◆ **Supplied records**:
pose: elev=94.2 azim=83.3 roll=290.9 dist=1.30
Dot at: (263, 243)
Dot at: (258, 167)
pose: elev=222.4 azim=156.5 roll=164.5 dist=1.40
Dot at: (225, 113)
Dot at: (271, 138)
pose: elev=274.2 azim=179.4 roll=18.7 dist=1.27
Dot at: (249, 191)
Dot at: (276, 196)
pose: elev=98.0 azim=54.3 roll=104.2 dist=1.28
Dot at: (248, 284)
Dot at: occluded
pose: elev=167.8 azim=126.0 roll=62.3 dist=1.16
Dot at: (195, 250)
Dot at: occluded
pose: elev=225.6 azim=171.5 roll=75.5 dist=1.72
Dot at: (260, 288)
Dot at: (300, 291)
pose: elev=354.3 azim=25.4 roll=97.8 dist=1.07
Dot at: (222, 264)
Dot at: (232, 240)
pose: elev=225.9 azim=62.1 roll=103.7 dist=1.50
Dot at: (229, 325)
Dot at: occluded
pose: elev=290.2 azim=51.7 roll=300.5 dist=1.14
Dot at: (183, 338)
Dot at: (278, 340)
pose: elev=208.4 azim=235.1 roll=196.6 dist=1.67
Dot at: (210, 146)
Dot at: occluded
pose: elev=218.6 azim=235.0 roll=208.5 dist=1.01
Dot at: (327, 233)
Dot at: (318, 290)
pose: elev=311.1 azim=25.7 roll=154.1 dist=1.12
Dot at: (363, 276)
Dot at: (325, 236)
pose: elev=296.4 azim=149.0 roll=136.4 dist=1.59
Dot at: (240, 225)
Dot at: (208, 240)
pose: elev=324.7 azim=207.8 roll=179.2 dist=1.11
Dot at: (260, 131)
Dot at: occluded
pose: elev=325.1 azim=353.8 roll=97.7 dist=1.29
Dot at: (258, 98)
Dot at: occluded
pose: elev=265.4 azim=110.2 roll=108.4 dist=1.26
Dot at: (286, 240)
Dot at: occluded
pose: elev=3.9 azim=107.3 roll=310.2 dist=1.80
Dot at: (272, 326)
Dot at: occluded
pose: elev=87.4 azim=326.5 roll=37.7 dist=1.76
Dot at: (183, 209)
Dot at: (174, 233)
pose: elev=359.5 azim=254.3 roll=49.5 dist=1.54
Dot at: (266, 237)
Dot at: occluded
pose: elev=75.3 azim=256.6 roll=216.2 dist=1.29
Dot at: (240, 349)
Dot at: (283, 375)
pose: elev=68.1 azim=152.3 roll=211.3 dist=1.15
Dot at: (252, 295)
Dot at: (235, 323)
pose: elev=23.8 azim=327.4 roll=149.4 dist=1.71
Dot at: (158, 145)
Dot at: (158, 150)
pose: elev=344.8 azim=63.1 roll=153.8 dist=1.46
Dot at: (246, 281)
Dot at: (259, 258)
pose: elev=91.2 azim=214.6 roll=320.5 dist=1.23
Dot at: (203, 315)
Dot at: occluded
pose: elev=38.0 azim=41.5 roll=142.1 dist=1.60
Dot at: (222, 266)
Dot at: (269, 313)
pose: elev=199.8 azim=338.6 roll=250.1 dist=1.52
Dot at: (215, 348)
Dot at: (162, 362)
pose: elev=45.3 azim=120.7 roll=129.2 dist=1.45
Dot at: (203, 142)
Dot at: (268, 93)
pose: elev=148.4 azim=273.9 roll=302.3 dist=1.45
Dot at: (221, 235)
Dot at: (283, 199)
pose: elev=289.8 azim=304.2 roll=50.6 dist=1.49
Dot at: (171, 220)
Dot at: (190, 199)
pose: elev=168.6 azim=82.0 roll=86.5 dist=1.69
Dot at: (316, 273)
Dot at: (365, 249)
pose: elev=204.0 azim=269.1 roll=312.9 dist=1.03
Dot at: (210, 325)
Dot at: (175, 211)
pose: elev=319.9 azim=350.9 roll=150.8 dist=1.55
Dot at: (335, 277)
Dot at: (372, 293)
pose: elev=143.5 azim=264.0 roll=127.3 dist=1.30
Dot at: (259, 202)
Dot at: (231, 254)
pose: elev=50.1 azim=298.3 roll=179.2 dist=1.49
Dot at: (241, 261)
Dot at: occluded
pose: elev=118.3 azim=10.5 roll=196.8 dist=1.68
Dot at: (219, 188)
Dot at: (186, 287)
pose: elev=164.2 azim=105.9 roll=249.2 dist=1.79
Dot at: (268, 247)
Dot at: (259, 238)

◆ **Exercise brief**: Extract verbatim the part of the records that opens with the line containing "pose: elev=164.2 azim=105.9" and runs through the end of the records.

◆ **Solution**:
pose: elev=164.2 azim=105.9 roll=249.2 dist=1.79
Dot at: (268, 247)
Dot at: (259, 238)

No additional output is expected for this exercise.